> _Problem_:
Write out each record below exactly, but not the pictures.

################

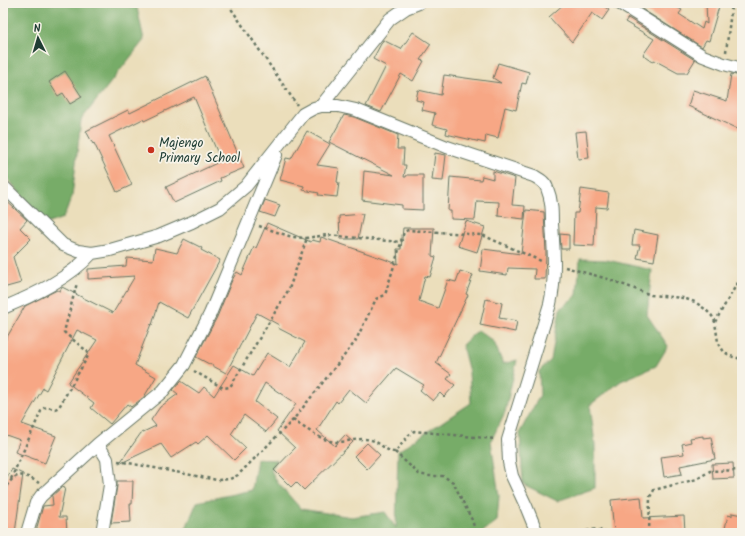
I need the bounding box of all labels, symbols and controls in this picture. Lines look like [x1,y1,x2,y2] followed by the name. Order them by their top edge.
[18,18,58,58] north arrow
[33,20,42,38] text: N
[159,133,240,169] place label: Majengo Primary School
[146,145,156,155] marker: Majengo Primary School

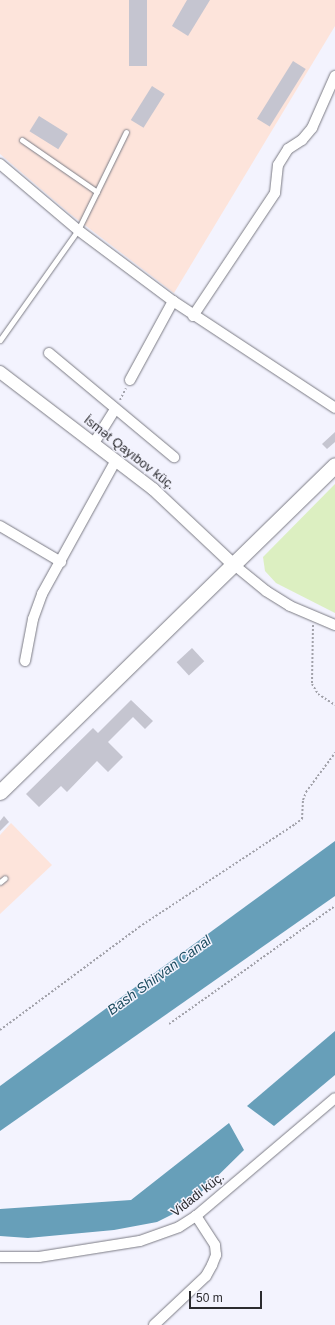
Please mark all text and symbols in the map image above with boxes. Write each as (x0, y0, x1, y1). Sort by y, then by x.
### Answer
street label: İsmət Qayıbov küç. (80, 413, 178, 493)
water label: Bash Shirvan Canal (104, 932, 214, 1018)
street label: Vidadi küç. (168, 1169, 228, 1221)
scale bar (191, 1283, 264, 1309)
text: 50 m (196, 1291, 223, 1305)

################

> _Answer below_:
I need the bounding box of all labels, symbols and controls in this picture. Lines look like [x1,y1,x2,y2] followed by the name. Order them by their top edge.
[18,18,58,58] north arrow
[33,20,42,38] text: N
[159,133,240,169] place label: Majengo Primary School
[146,145,156,155] marker: Majengo Primary School

Please mark all text and symbols in the map image above with boxes. Write each as (x0, y0, x1, y1). Sort by y, then by x.
### Answer
street label: İsmət Qayıbov küç. (80, 413, 178, 493)
water label: Bash Shirvan Canal (104, 932, 214, 1018)
street label: Vidadi küç. (168, 1169, 228, 1221)
scale bar (191, 1283, 264, 1309)
text: 50 m (196, 1291, 223, 1305)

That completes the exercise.